PROBLEM REQUIREMENTS: Copy every entry. Do not alter a single word.

TASK DATA:
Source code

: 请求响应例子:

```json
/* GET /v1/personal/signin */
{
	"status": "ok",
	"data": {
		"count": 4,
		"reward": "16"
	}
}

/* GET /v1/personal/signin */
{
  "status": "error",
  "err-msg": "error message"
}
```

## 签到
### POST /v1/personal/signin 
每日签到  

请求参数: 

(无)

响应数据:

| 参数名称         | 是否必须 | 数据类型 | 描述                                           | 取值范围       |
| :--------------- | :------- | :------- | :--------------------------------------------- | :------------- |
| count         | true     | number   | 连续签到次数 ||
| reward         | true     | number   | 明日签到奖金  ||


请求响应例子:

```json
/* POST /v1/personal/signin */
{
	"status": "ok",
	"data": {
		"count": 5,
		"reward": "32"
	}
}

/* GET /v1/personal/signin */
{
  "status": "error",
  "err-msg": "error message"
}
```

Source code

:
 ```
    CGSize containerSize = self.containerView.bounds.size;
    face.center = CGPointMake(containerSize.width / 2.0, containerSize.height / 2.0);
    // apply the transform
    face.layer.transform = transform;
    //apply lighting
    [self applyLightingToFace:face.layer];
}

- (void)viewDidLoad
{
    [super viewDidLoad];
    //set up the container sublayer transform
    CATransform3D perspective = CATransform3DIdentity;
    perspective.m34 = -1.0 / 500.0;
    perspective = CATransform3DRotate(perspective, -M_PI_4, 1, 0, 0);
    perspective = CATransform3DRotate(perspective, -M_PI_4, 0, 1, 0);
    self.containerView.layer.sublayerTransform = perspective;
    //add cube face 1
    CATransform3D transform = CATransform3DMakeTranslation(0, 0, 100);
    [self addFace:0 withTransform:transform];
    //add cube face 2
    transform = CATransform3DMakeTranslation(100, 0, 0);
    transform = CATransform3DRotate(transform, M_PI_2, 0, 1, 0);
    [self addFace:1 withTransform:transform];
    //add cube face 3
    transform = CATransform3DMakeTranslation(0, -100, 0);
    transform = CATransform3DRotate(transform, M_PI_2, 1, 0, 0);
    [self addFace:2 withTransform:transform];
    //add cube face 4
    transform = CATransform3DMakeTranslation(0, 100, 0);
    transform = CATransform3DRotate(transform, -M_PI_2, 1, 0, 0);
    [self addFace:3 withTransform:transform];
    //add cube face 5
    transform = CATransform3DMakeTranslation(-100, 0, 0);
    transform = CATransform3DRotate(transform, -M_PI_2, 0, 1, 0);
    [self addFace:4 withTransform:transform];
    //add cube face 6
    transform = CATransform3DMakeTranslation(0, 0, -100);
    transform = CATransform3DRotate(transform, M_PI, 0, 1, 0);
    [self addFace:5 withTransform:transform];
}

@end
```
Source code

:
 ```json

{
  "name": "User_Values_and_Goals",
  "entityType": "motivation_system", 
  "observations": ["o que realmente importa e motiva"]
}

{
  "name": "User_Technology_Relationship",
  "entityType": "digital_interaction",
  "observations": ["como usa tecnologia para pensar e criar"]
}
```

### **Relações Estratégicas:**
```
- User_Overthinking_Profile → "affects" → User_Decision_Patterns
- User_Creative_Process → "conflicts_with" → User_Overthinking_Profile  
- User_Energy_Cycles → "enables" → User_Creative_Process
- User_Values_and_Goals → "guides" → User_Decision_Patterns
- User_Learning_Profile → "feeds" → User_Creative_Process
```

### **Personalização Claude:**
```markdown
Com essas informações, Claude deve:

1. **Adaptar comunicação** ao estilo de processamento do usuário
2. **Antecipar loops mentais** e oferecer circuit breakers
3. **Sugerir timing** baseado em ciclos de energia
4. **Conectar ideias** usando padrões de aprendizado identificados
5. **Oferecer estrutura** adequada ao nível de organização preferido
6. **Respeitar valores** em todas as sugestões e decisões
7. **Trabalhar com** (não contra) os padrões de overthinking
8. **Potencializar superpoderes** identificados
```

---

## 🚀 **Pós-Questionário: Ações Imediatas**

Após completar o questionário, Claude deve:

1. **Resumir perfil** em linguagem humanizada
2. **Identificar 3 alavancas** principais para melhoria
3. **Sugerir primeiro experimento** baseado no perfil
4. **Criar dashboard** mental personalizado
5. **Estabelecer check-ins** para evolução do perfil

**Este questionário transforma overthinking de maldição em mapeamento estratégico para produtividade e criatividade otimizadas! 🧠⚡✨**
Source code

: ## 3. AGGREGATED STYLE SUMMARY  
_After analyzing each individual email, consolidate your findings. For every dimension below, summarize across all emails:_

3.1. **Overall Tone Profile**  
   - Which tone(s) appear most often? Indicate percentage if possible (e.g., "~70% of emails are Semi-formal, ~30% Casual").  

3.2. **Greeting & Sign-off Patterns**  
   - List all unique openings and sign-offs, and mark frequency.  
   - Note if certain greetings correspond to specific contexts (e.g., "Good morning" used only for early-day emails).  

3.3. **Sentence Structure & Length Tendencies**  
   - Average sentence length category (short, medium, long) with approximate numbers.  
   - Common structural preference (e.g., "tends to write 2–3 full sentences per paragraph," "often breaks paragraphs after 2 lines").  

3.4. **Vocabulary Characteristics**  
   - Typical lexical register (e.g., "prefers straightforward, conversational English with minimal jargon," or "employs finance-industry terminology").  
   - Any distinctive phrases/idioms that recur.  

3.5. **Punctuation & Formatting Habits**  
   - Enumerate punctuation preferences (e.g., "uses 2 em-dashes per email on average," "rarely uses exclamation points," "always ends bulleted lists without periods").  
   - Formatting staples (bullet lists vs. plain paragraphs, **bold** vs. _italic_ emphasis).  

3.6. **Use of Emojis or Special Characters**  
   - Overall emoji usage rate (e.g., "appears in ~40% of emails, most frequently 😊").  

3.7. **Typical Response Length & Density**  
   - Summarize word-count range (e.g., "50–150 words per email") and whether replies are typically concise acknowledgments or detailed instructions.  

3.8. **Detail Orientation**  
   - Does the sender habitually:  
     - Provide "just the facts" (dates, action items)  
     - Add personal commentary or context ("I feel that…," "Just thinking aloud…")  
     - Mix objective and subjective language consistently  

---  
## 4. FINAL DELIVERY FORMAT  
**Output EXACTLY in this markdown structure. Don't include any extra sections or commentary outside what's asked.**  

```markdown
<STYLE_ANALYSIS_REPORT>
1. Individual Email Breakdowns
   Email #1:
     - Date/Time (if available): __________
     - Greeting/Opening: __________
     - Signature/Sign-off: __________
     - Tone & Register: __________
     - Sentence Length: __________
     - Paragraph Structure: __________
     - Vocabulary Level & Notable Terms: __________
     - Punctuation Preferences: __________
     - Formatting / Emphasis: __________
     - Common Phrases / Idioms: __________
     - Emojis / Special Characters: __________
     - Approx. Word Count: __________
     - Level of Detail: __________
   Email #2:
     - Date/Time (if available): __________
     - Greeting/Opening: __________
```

ANSWER BELOW:
Source code

: 请求响应例子:

```json
/* GET /v1/personal/signin */
{
	"status": "ok",
	"data": {
		"count": 4,
		"reward": "16"
	}
}

/* GET /v1/personal/signin */
{
  "status": "error",
  "err-msg": "error message"
}
```

## 签到
### POST /v1/personal/signin 
每日签到  

请求参数: 

(无)

响应数据:

| 参数名称         | 是否必须 | 数据类型 | 描述                                           | 取值范围       |
| :--------------- | :------- | :------- | :--------------------------------------------- | :------------- |
| count         | true     | number   | 连续签到次数 ||
| reward         | true     | number   | 明日签到奖金  ||


请求响应例子:

```json
/* POST /v1/personal/signin */
{
	"status": "ok",
	"data": {
		"count": 5,
		"reward": "32"
	}
}

/* GET /v1/personal/signin */
{
  "status": "error",
  "err-msg": "error message"
}
```

Source code

:
 ```
    CGSize containerSize = self.containerView.bounds.size;
    face.center = CGPointMake(containerSize.width / 2.0, containerSize.height / 2.0);
    // apply the transform
    face.layer.transform = transform;
    //apply lighting
    [self applyLightingToFace:face.layer];
}

- (void)viewDidLoad
{
    [super viewDidLoad];
    //set up the container sublayer transform
    CATransform3D perspective = CATransform3DIdentity;
    perspective.m34 = -1.0 / 500.0;
    perspective = CATransform3DRotate(perspective, -M_PI_4, 1, 0, 0);
    perspective = CATransform3DRotate(perspective, -M_PI_4, 0, 1, 0);
    self.containerView.layer.sublayerTransform = perspective;
    //add cube face 1
    CATransform3D transform = CATransform3DMakeTranslation(0, 0, 100);
    [self addFace:0 withTransform:transform];
    //add cube face 2
    transform = CATransform3DMakeTranslation(100, 0, 0);
    transform = CATransform3DRotate(transform, M_PI_2, 0, 1, 0);
    [self addFace:1 withTransform:transform];
    //add cube face 3
    transform = CATransform3DMakeTranslation(0, -100, 0);
    transform = CATransform3DRotate(transform, M_PI_2, 1, 0, 0);
    [self addFace:2 withTransform:transform];
    //add cube face 4
    transform = CATransform3DMakeTranslation(0, 100, 0);
    transform = CATransform3DRotate(transform, -M_PI_2, 1, 0, 0);
    [self addFace:3 withTransform:transform];
    //add cube face 5
    transform = CATransform3DMakeTranslation(-100, 0, 0);
    transform = CATransform3DRotate(transform, -M_PI_2, 0, 1, 0);
    [self addFace:4 withTransform:transform];
    //add cube face 6
    transform = CATransform3DMakeTranslation(0, 0, -100);
    transform = CATransform3DRotate(transform, M_PI, 0, 1, 0);
    [self addFace:5 withTransform:transform];
}

@end
```
Source code

:
 ```json

{
  "name": "User_Values_and_Goals",
  "entityType": "motivation_system", 
  "observations": ["o que realmente importa e motiva"]
}

{
  "name": "User_Technology_Relationship",
  "entityType": "digital_interaction",
  "observations": ["como usa tecnologia para pensar e criar"]
}
```

### **Relações Estratégicas:**
```
- User_Overthinking_Profile → "affects" → User_Decision_Patterns
- User_Creative_Process → "conflicts_with" → User_Overthinking_Profile  
- User_Energy_Cycles → "enables" → User_Creative_Process
- User_Values_and_Goals → "guides" → User_Decision_Patterns
- User_Learning_Profile → "feeds" → User_Creative_Process
```

### **Personalização Claude:**
```markdown
Com essas informações, Claude deve:

1. **Adaptar comunicação** ao estilo de processamento do usuário
2. **Antecipar loops mentais** e oferecer circuit breakers
3. **Sugerir timing** baseado em ciclos de energia
4. **Conectar ideias** usando padrões de aprendizado identificados
5. **Oferecer estrutura** adequada ao nível de organização preferido
6. **Respeitar valores** em todas as sugestões e decisões
7. **Trabalhar com** (não contra) os padrões de overthinking
8. **Potencializar superpoderes** identificados
```

---

## 🚀 **Pós-Questionário: Ações Imediatas**

Após completar o questionário, Claude deve:

1. **Resumir perfil** em linguagem humanizada
2. **Identificar 3 alavancas** principais para melhoria
3. **Sugerir primeiro experimento** baseado no perfil
4. **Criar dashboard** mental personalizado
5. **Estabelecer check-ins** para evolução do perfil

**Este questionário transforma overthinking de maldição em mapeamento estratégico para produtividade e criatividade otimizadas! 🧠⚡✨**
Source code

: ## 3. AGGREGATED STYLE SUMMARY  
_After analyzing each individual email, consolidate your findings. For every dimension below, summarize across all emails:_

3.1. **Overall Tone Profile**  
   - Which tone(s) appear most often? Indicate percentage if possible (e.g., "~70% of emails are Semi-formal, ~30% Casual").  

3.2. **Greeting & Sign-off Patterns**  
   - List all unique openings and sign-offs, and mark frequency.  
   - Note if certain greetings correspond to specific contexts (e.g., "Good morning" used only for early-day emails).  

3.3. **Sentence Structure & Length Tendencies**  
   - Average sentence length category (short, medium, long) with approximate numbers.  
   - Common structural preference (e.g., "tends to write 2–3 full sentences per paragraph," "often breaks paragraphs after 2 lines").  

3.4. **Vocabulary Characteristics**  
   - Typical lexical register (e.g., "prefers straightforward, conversational English with minimal jargon," or "employs finance-industry terminology").  
   - Any distinctive phrases/idioms that recur.  

3.5. **Punctuation & Formatting Habits**  
   - Enumerate punctuation preferences (e.g., "uses 2 em-dashes per email on average," "rarely uses exclamation points," "always ends bulleted lists without periods").  
   - Formatting staples (bullet lists vs. plain paragraphs, **bold** vs. _italic_ emphasis).  

3.6. **Use of Emojis or Special Characters**  
   - Overall emoji usage rate (e.g., "appears in ~40% of emails, most frequently 😊").  

3.7. **Typical Response Length & Density**  
   - Summarize word-count range (e.g., "50–150 words per email") and whether replies are typically concise acknowledgments or detailed instructions.  

3.8. **Detail Orientation**  
   - Does the sender habitually:  
     - Provide "just the facts" (dates, action items)  
     - Add personal commentary or context ("I feel that…," "Just thinking aloud…")  
     - Mix objective and subjective language consistently  

---  
## 4. FINAL DELIVERY FORMAT  
**Output EXACTLY in this markdown structure. Don't include any extra sections or commentary outside what's asked.**  

```markdown
<STYLE_ANALYSIS_REPORT>
1. Individual Email Breakdowns
   Email #1:
     - Date/Time (if available): __________
     - Greeting/Opening: __________
     - Signature/Sign-off: __________
     - Tone & Register: __________
     - Sentence Length: __________
     - Paragraph Structure: __________
     - Vocabulary Level & Notable Terms: __________
     - Punctuation Preferences: __________
     - Formatting / Emphasis: __________
     - Common Phrases / Idioms: __________
     - Emojis / Special Characters: __________
     - Approx. Word Count: __________
     - Level of Detail: __________
   Email #2:
     - Date/Time (if available): __________
     - Greeting/Opening: __________
```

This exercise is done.